◆ **WHAT TO DO**
Continue the post about New Zealand becoming a tax haven, starting right after its final sentence.

◆ **TEXT TO READ**
-- Begin --

Written By: - Date published: 6:51 am, April 11th, 2016 - 287 comments
Categories: accountability, capitalism, class war, Gerry Brownlee, International, john key, making shit up, tax - Tags: broken by design, lies, one law for the rich, panama papers, tax haven, white collar crime
Slightly Updated in response to a useful discussion with Nadis in comments – the original version of this post was too strongly worded.
New Zealand is a tax haven. We became a (much more attractive) tax haven in 2011 as a result of a law change directly instituted by John Key. Chapman Tripp – “New Zealand’s leading full service law firm” – helpfully explains:
New Zealand now an attractive tax location for offshore managed funds
10 October 2011
Foreign investors in a New Zealand fund with only foreign investments will now bear no New Zealand tax on their income, whether or not the fund distributes that income. The tax change, which came into force in September 2011, should make New Zealand managed funds an attractive alternative to funds resident in Luxembourg, Ireland or the Caymans.
In 2008 when the PIE tax regime was introduced, it did not treat non-resident investors well. They could not be zero rated. Instead they had a PIR equal to the top tax rate (currently 28%). This made them unattractive to foreign investors, especially for a fund with income from non-New Zealand sources.
The Government recognised that this tax treatment was not sensible from a policy perspective. … Accordingly, the tax change now allows a New Zealand fund to elect to pay tax at 0% on foreign income attributable to foreign investors. The fund will treat the foreign investor as if it were a New Zealand company or trust. However, unlike a New Zealand company or trust, the foreign investor will have no New Zealand tax liability on the income attributable to it, either when earned by the fund, or when distributed. [My emphasis]
The proposal to change to 0% tax was the direct instruction of John Key:
“I have told Gerry to deliver me a paper that has zero rating of funds and we’ll work on that.”
If you want the gory details, the “paper” was the work of the International Funds Services Development Group, see their report here (pdf). The Cabinet paper in response to the report is here (pdf). Here are just a couple of extracts from the response:
Cabinet established the IFSDG to report back to Government on what would be required for New Zealand to successfully position and market itself as an international funds domicile. They were also asked to explore opportunities for the development of any associated financial activities.
The Treasury are fully supportive of measures that are already underway to establish a zero percent PIE tax rate on foreign sourced income for non-residents and to review the existing securities law.
note that it is intended that the zero percent PIE tax changes will be progressed in legislation later this year.
The change to 0% tax went ahead (here’s the IRD’s page on Foreign investment PIEs). Making NZ an “attractive” tax haven was a necessary part of Key’s (ultimately failed) plan to turn NZ into a “financial hub”.
*On the secrecy aspects of havens see the earlier post by Deborah Russell, and this piece on “reports Mossack Fonseca bragged about lax NZ tax laws”.
The rest of this post is too long, you don’t need to bother. It’s a timeline of some of the events and broader context to the above.

-- End --

◆ **ENTRIES**
-- Begin --

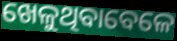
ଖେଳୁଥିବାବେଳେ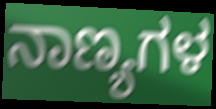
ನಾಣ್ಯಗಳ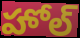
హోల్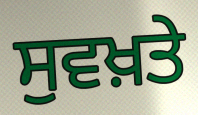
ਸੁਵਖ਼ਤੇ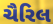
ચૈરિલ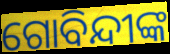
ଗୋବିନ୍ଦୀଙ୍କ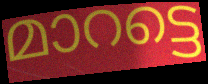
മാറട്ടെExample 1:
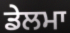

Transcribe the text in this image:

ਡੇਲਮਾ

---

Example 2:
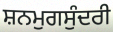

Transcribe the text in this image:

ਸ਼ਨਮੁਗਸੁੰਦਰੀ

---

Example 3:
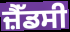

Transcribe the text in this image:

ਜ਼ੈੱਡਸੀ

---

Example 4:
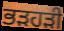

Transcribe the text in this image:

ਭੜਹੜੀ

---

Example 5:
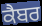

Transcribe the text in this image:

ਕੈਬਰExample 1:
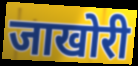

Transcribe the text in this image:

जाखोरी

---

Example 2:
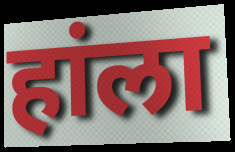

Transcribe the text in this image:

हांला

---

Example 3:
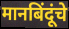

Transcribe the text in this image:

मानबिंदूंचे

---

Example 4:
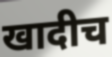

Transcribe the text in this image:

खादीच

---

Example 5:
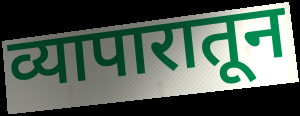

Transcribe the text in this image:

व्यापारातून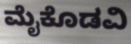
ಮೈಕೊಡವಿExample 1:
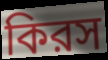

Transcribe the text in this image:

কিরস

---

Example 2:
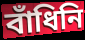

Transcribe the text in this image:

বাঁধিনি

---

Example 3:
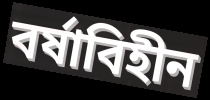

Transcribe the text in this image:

-- End --
-- Begin --

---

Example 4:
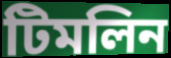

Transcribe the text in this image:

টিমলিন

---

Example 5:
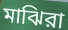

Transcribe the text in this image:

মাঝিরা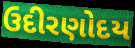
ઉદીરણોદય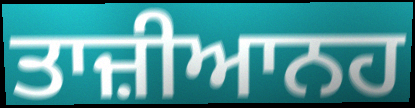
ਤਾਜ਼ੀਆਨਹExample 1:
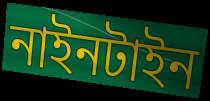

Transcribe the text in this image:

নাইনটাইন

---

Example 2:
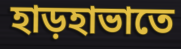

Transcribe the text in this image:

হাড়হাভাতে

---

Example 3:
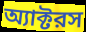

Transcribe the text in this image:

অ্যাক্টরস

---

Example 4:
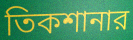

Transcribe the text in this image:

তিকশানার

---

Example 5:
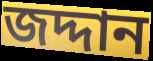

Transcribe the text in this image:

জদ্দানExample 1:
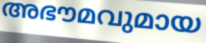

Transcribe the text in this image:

-- End --
-- Begin --

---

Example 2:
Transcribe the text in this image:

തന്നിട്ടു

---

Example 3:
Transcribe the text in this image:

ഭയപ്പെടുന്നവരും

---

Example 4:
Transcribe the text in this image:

-- End --

◆ **TASK OUTPUT**
2007 / 2008: Portfolio Investment Entity (PIE) tax regime established:
When the portfolio investment entity (PIE) rules were originally developed in 2007, the focus was ensuring that the rules operated properly for resident investors in KiwiSaver funds. The rules were designed so the tax treatment of a resident investor in a PIE roughly matched that of direct investment into the PIE’s underlying assets. This required reasonably complex rules in a number of areas.
This regime (Labour’s law) had a 28% tax rate for foreign investors.
2008: New National government. Key is in a position to pursue his plans to turn NZ into a “financial hub”. This piece outlines Key’s considerable experience (mainly relating to Ireland) in this kind of process.
Dec 2010: Key rubbishes objections to his plans and directly specifies a 0% tax rate:
Key itching for quick action on financial hub
Prime Minister John Key has slammed bureaucratic pin-pricking over the proposed New Zealand financial services hub as “absolute rubbish” and stepped in to put the project on the fast-track.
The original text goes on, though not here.